Senior Engineer, Security

What You'll Be Doing

• Define what data security looks like a year from now — then build it. Own a clear, opinionated vision for Grow's data security infrastructure: where the biggest risks are, what "secure by default" means for sensitive data, and the roadmap to get there.
• Make data classification executable. Build the automated classification and tagging pipelines that scan our production data models, infer sensitivity, and propagate those tags through data lineage — aligning with our Data Classification Policy so that every downstream system can act on classification automatically rather than guess.
• Control how data is used internally.
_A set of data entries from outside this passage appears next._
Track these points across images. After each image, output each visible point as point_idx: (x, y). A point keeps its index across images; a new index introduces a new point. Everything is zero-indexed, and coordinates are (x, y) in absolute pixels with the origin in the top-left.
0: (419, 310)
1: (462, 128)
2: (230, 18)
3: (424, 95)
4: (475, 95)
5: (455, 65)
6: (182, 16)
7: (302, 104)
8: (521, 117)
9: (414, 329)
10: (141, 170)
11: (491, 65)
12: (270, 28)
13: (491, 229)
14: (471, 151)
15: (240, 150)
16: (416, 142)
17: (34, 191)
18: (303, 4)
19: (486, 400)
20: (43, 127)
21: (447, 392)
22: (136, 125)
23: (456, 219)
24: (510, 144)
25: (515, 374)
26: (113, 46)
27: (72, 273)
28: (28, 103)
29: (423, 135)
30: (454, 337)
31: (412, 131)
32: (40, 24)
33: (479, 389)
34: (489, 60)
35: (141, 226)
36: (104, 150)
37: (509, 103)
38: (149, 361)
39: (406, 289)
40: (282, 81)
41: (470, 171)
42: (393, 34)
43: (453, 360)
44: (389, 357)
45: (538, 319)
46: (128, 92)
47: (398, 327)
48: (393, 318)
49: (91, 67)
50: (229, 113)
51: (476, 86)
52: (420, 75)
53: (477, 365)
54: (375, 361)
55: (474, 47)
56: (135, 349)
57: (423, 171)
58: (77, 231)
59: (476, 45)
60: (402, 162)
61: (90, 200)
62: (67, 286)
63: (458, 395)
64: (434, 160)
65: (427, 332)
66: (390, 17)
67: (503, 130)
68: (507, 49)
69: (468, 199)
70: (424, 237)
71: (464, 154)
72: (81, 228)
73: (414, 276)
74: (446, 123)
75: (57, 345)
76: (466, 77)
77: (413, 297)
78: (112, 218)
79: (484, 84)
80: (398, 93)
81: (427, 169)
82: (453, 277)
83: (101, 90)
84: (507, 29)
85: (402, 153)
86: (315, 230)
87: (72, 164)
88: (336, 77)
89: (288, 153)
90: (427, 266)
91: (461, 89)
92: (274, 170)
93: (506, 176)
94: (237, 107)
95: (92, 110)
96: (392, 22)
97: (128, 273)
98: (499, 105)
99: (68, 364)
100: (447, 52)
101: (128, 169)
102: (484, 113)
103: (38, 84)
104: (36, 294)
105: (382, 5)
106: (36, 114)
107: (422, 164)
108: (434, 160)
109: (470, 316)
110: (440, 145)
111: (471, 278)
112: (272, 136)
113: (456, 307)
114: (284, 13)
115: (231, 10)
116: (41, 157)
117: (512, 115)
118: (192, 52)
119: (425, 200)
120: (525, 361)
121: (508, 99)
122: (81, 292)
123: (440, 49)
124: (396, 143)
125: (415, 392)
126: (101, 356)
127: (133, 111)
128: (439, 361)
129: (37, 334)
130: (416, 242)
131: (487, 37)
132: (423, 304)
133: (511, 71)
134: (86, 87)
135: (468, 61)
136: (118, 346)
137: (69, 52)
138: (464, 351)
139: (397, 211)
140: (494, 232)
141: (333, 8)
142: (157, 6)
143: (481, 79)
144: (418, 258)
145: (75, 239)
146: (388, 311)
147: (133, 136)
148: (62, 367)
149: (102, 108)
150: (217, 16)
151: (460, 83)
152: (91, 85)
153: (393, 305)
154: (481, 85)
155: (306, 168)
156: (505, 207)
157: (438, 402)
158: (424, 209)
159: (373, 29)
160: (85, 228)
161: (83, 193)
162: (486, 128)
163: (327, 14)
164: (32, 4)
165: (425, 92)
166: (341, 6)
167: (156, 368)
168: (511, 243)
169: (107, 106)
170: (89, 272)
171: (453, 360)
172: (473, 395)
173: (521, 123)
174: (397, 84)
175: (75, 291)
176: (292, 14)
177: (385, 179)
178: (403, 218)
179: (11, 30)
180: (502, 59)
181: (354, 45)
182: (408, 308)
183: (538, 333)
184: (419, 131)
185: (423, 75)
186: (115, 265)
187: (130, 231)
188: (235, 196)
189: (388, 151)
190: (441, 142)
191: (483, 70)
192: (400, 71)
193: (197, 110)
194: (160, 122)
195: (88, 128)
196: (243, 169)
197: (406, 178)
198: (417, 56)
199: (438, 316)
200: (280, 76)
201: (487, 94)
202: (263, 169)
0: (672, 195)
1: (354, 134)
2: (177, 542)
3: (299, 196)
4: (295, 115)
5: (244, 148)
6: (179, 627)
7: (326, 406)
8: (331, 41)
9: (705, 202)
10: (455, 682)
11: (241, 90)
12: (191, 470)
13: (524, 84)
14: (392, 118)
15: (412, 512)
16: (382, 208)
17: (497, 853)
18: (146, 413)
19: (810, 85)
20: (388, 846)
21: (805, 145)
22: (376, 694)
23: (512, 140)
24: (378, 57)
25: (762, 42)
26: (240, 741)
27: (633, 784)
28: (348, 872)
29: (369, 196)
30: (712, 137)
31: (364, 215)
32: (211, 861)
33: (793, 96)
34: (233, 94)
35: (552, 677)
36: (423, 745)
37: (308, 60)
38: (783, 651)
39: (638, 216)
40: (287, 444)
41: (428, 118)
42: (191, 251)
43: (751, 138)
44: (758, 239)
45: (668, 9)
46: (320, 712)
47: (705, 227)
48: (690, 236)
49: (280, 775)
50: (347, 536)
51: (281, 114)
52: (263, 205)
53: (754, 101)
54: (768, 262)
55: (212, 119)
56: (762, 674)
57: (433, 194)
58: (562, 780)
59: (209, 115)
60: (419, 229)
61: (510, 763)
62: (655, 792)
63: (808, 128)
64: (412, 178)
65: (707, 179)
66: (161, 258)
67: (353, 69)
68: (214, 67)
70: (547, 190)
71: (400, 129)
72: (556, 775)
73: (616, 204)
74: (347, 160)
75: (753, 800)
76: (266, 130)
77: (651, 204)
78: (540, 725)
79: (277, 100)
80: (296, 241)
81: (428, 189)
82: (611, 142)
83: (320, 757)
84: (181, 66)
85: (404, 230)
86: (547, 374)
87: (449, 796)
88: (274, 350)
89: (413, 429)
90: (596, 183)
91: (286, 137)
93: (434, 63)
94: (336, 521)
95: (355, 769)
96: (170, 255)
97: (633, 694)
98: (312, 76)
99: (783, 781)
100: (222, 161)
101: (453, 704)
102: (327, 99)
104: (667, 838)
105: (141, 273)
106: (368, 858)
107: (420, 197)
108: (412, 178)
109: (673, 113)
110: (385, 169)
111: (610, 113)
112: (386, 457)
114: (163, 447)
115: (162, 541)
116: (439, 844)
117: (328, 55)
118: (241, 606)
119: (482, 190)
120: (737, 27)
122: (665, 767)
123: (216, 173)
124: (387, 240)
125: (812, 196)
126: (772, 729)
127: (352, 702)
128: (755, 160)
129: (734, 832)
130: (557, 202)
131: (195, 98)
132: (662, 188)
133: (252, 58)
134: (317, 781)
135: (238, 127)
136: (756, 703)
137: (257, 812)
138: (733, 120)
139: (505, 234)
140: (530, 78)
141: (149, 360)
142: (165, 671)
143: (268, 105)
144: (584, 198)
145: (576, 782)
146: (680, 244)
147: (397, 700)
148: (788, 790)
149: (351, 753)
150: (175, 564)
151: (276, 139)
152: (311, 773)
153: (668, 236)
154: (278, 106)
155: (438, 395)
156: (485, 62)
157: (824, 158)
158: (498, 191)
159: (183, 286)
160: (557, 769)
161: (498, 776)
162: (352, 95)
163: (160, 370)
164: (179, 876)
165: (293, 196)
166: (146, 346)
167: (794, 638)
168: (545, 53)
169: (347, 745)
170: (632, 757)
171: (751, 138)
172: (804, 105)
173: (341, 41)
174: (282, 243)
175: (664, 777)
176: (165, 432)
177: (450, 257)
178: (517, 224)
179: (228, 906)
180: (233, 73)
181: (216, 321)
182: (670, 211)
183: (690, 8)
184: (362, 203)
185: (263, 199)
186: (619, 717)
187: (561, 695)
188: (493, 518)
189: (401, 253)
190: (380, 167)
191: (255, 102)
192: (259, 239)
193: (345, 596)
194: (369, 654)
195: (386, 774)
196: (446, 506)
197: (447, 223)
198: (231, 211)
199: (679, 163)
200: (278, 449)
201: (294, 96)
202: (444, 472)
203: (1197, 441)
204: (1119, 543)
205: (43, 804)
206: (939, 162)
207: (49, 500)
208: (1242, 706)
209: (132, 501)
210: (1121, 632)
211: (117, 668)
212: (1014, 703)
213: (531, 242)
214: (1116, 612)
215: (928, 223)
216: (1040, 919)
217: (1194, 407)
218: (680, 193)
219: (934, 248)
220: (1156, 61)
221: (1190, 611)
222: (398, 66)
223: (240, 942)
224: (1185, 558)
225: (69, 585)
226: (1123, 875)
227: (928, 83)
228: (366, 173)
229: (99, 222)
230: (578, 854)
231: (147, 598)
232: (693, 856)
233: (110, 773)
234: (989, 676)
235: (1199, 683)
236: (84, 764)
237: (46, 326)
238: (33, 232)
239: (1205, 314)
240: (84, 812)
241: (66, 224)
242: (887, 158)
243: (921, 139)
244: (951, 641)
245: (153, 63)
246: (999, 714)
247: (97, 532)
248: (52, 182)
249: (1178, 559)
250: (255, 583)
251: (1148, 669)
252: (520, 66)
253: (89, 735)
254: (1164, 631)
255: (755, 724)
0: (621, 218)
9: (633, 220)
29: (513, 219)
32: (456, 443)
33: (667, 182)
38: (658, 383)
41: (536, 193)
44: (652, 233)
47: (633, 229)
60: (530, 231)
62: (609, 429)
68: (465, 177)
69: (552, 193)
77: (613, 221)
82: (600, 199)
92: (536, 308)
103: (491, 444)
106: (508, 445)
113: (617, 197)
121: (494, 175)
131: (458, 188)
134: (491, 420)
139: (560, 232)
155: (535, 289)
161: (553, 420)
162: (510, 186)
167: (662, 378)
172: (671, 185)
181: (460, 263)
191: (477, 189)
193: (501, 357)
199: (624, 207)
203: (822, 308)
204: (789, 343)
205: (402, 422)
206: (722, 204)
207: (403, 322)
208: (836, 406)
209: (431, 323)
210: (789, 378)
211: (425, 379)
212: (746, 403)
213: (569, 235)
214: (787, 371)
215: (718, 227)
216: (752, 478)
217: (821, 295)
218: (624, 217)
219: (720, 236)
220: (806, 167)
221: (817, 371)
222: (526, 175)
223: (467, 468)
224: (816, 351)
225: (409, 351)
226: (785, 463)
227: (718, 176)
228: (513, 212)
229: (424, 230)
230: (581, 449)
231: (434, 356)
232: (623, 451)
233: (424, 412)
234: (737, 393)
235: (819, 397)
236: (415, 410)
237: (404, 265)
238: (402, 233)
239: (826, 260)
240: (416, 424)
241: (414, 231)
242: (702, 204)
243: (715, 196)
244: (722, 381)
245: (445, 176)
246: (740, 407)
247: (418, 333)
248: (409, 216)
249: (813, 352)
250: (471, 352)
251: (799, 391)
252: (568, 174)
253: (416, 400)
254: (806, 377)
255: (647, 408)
Build field-level dynamic masking, tokenization, and redaction — driven by classification tags — so that sensitive data is exposed only when there's a genuine need, and access is scoped, justified, and logged. Make masked-by-default the path of least resistance for the tools teams build on top of our data.
• Secure the data path into AI tooling. Own the security of the data connectors and pipelines feeding AI tools - including authentication, authorization, observability. Ensure Grow can take advantage of new AI technologies safely and appropriately.
• Build fast, safe, and scalable encryption pipelines. Design and ship the encryption infrastructure that protects our most sensitive data end to end — application-layer and field-level encryption, envelope encryption, key management — engineered to be fast and scalable enough that teams reach for it by default rather than around it.

You'll Be a Good Fit If

• You're a hands-on data infrastructure engineer. You're comfortable writing production code, designing data pipelines and services, and doing system design reviews — and you've built security or data infrastructure that real teams depend on.
• You've worked deep in the data-security stack. You've built meaningfully across some combination of data classification, masking/tokenization, encryption and key management, and secure data access, and you can connect into a coherent system.
• You can set direction and then execute on it. You're energized by a blank canvas: you can define what success looks like a year out, prioritize ruthlessly toward it, and inspire partner teams to support you in this goal.
• You think in terms of risk reduction, not checkboxes. You instinctively reach for the highest-leverage control on the largest surface, and you'd rather make the secure path the default.
• You're a clear, compelling communicator. You can explain data-security tradeoffs and risk to non-technical audiences — including executives and clinical stakeholders — with precision, empathy, and confidence.